The National Treasury was responding to ratings agency S&P Global’s revising its outlook for South Africa’s economy from stable to negative.

The Treasury said in a statement it ‘fully recognises S&P’s assessment of the challenges and opportunities which the country faces in the immediate to long-term and remains committed to placing public finances on a sustainable path while aiming for inclusive economic growth’.

S&P Global on Friday affirmed South Africa’s long-term foreign currency debt rating at “BB” and local currency debt rating at “BB+”, and revised the outlook to negative from stable.
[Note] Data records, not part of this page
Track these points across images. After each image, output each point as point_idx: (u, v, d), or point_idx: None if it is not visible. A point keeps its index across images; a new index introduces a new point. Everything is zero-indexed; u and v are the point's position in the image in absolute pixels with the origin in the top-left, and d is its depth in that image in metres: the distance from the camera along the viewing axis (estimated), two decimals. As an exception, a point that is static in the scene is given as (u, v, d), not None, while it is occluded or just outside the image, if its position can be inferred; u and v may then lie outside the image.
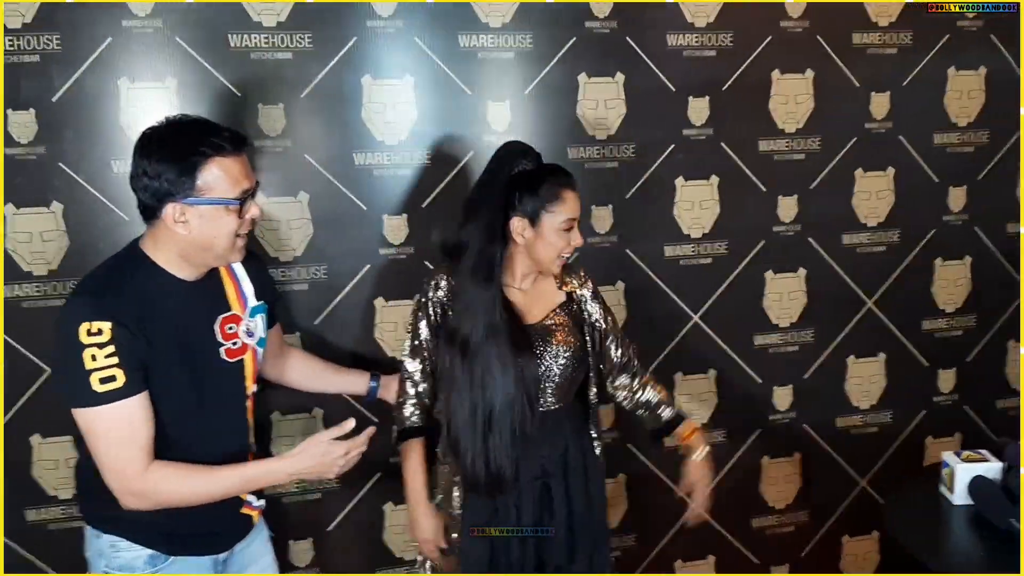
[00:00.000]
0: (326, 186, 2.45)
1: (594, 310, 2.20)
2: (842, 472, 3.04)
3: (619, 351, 2.24)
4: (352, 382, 2.32)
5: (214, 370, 1.85)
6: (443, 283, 2.10)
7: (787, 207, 2.81)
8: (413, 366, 2.14)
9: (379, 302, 2.55)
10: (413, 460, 2.14)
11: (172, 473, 1.76)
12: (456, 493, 2.12)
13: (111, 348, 1.66)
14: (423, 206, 2.53)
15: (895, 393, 3.02)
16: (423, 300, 2.12)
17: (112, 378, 1.67)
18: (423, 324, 2.12)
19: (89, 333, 1.65)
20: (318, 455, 1.84)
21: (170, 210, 1.72)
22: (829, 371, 2.96)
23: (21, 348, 2.32)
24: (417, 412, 2.15)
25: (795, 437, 2.98)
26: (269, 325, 2.02)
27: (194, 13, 2.29)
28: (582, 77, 2.58)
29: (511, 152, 2.07)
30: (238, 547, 1.99)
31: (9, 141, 2.23)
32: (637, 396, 2.28)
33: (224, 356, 1.87)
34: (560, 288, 2.18)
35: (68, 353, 1.67)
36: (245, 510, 1.97)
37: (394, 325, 2.56)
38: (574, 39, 2.54)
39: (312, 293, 2.50)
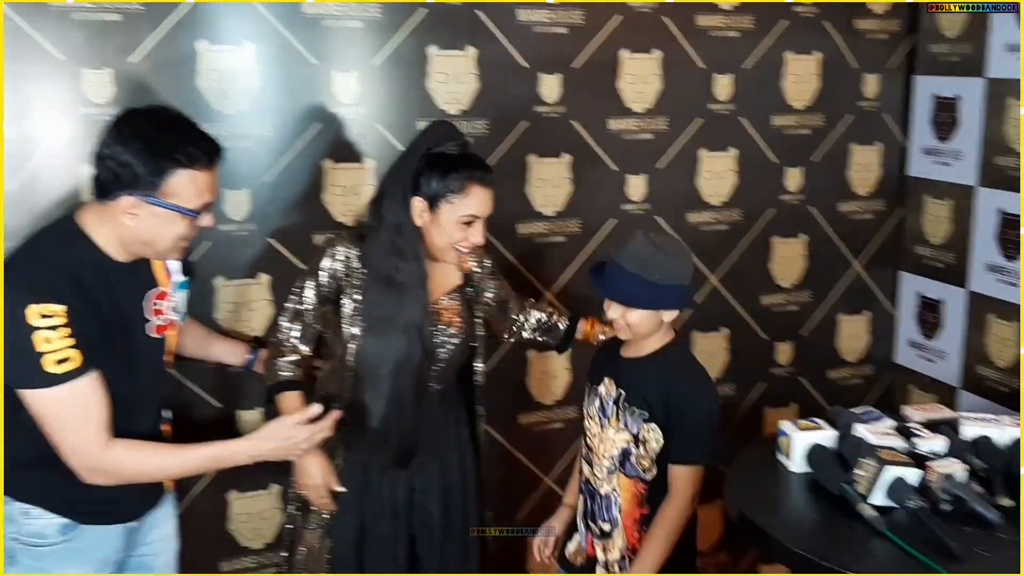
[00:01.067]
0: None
1: (489, 287, 2.25)
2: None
3: (518, 312, 2.39)
4: (230, 351, 2.30)
5: (141, 346, 1.86)
6: (342, 254, 2.06)
7: (636, 185, 2.86)
8: (295, 330, 2.10)
9: (219, 281, 2.43)
10: (292, 409, 2.05)
11: (135, 451, 1.78)
12: (337, 461, 2.11)
13: (66, 331, 1.66)
14: (263, 180, 2.42)
15: (736, 366, 3.14)
16: (317, 267, 2.07)
17: (67, 359, 1.67)
18: (311, 291, 2.08)
19: (42, 316, 1.64)
20: (281, 438, 1.89)
21: (125, 201, 1.71)
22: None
23: None
24: (295, 369, 2.11)
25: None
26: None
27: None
28: (432, 50, 2.52)
29: (435, 132, 2.07)
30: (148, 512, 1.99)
31: None
32: (529, 321, 2.40)
33: (150, 332, 1.88)
34: (459, 268, 2.16)
35: (15, 336, 1.65)
36: (162, 427, 1.98)
37: (234, 306, 2.45)
38: (423, 11, 2.49)
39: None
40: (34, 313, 1.64)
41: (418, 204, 2.01)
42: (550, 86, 2.68)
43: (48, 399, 1.69)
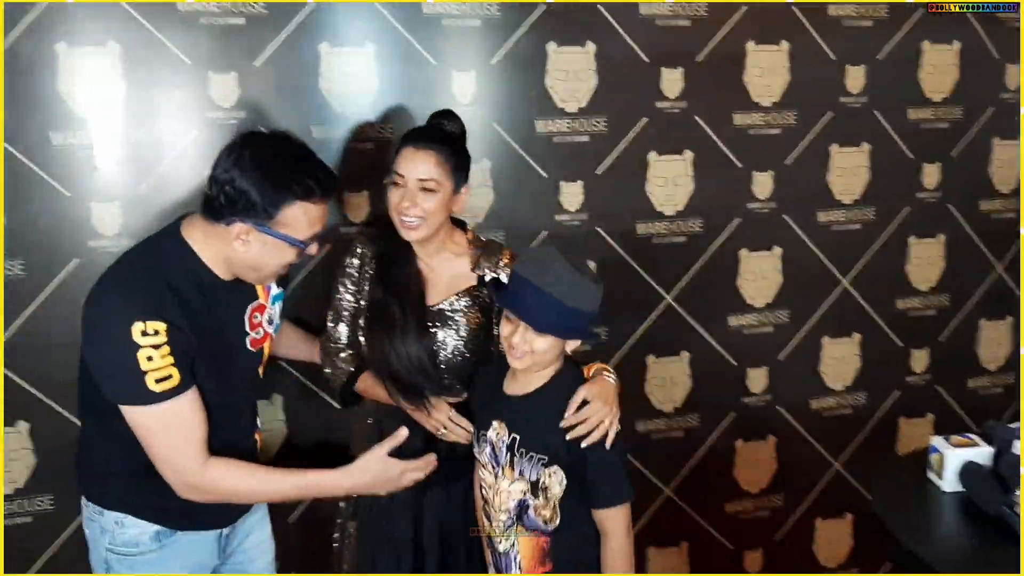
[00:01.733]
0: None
1: None
2: (816, 454, 2.98)
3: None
4: (315, 351, 2.23)
5: (239, 359, 1.86)
6: (359, 250, 2.08)
7: (762, 183, 2.73)
8: (340, 330, 2.10)
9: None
10: (373, 388, 2.04)
11: (232, 471, 1.77)
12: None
13: (166, 349, 1.65)
14: (386, 182, 2.39)
15: (869, 374, 2.97)
16: (343, 267, 2.09)
17: (168, 376, 1.66)
18: (344, 291, 2.09)
19: (144, 334, 1.64)
20: (378, 471, 1.86)
21: (237, 227, 1.70)
22: (804, 352, 2.90)
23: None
24: (353, 360, 2.09)
25: (769, 420, 2.91)
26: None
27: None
28: (551, 46, 2.46)
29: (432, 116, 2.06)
30: (240, 519, 1.98)
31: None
32: None
33: (249, 346, 1.87)
34: (473, 270, 2.07)
35: (119, 352, 1.65)
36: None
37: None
38: (543, 7, 2.43)
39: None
40: (138, 330, 1.63)
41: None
42: (672, 81, 2.58)
43: (149, 416, 1.69)
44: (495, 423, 1.86)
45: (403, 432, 1.87)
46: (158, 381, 1.65)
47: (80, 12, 2.11)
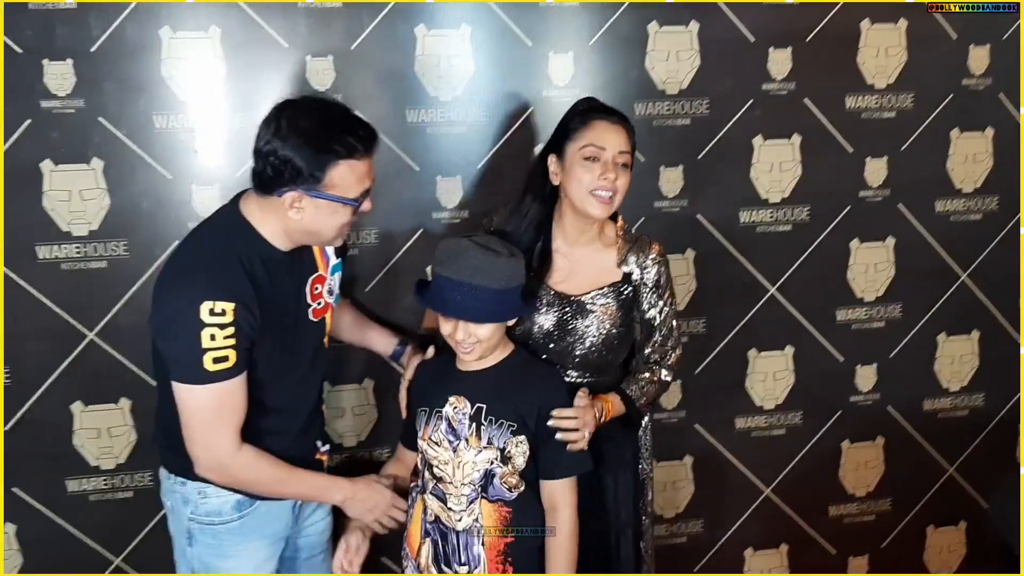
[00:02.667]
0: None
1: (648, 301, 2.00)
2: (929, 458, 2.82)
3: (651, 348, 2.04)
4: (380, 340, 2.22)
5: (303, 331, 1.87)
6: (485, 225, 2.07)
7: (875, 170, 2.59)
8: None
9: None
10: None
11: (258, 461, 1.79)
12: None
13: (231, 330, 1.67)
14: (478, 167, 2.36)
15: (988, 374, 2.79)
16: None
17: (225, 358, 1.68)
18: None
19: (212, 313, 1.65)
20: (373, 494, 1.92)
21: (289, 197, 1.70)
22: (917, 349, 2.74)
23: (61, 312, 2.22)
24: None
25: (878, 420, 2.77)
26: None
27: (238, -43, 2.15)
28: (652, 26, 2.38)
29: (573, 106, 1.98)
30: None
31: (46, 94, 2.12)
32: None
33: (311, 316, 1.88)
34: (619, 266, 1.98)
35: (185, 329, 1.67)
36: (317, 456, 1.98)
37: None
38: (644, -16, 2.36)
39: (364, 257, 2.36)
40: (207, 309, 1.65)
41: (551, 163, 1.94)
42: (779, 61, 2.46)
43: (199, 395, 1.71)
44: (451, 398, 1.85)
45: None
46: (215, 361, 1.67)
47: (183, -3, 2.15)
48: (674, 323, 2.04)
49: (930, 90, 2.58)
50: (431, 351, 2.00)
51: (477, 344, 1.79)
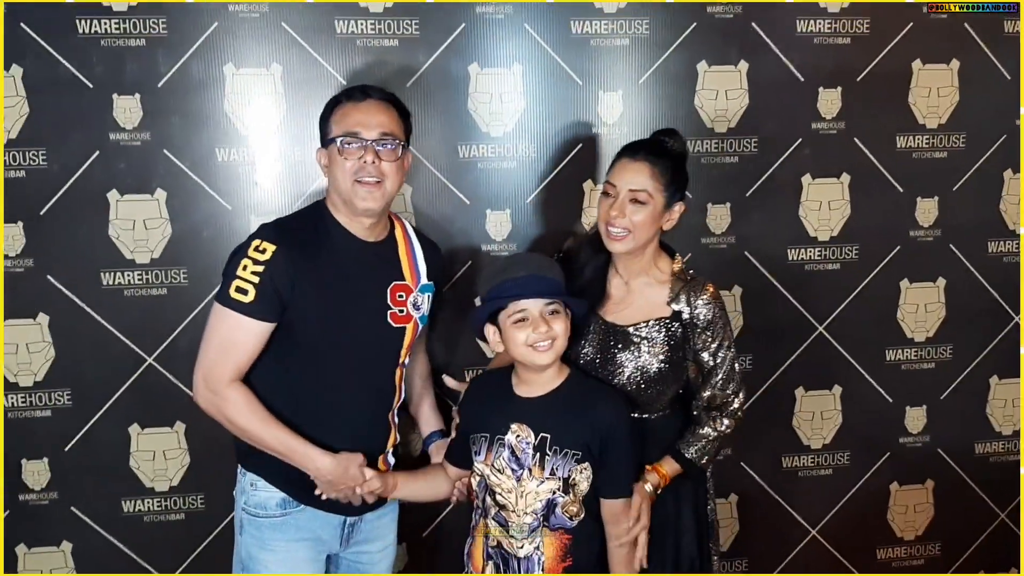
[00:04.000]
0: (430, 180, 2.35)
1: (701, 341, 1.96)
2: (980, 503, 2.77)
3: (709, 391, 2.00)
4: (426, 419, 2.21)
5: (377, 332, 1.93)
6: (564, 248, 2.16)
7: (926, 210, 2.57)
8: None
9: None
10: None
11: (242, 405, 1.83)
12: None
13: (261, 268, 1.79)
14: (527, 200, 2.40)
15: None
16: None
17: (246, 291, 1.79)
18: None
19: (256, 249, 1.81)
20: (341, 468, 1.88)
21: (318, 155, 1.93)
22: (969, 392, 2.70)
23: (122, 337, 2.30)
24: None
25: (928, 463, 2.73)
26: (431, 312, 2.06)
27: (300, -2, 2.23)
28: (701, 65, 2.41)
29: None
30: (370, 516, 2.02)
31: (114, 126, 2.22)
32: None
33: (390, 320, 1.93)
34: (669, 303, 1.97)
35: (236, 254, 1.84)
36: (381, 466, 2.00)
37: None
38: (694, 24, 2.38)
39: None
40: (254, 244, 1.82)
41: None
42: (829, 100, 2.47)
43: (216, 314, 1.83)
44: (513, 426, 1.83)
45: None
46: (237, 290, 1.79)
47: (247, 34, 2.23)
48: (735, 367, 2.00)
49: (982, 130, 2.56)
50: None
51: (554, 342, 1.77)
‘Low GDP growth, upwardly revised fiscal deficits, and a growing debt burden are damaging SA’s fiscal metrics,’ it said in a statement

The agency warned that it could lower its rating if there was “continued fiscal deterioration”. It would also consider lowering its rating if ‘the rule of law, property rights, or enforcement of contracts were to weaken significantly’.

The Treasury said: ‘According to S&P, the outlook revision indicates that South Africa’s debt metrics are rapidly worsening as a result of the country’s very low GDP growth and high fiscal deficits.’

It said the government remained committed to economic reforms aimed at reviving economic growth.

‘Furthermore, government reiterates that the growth in the public sector wage bill needs to be addressed in order to reduce the debt burden. Government, labour, business, and civil society need to work hand-in-hand, as difficult decisions that imply short-term costs for the economy and fiscus need to be made in order to turn the tide around.’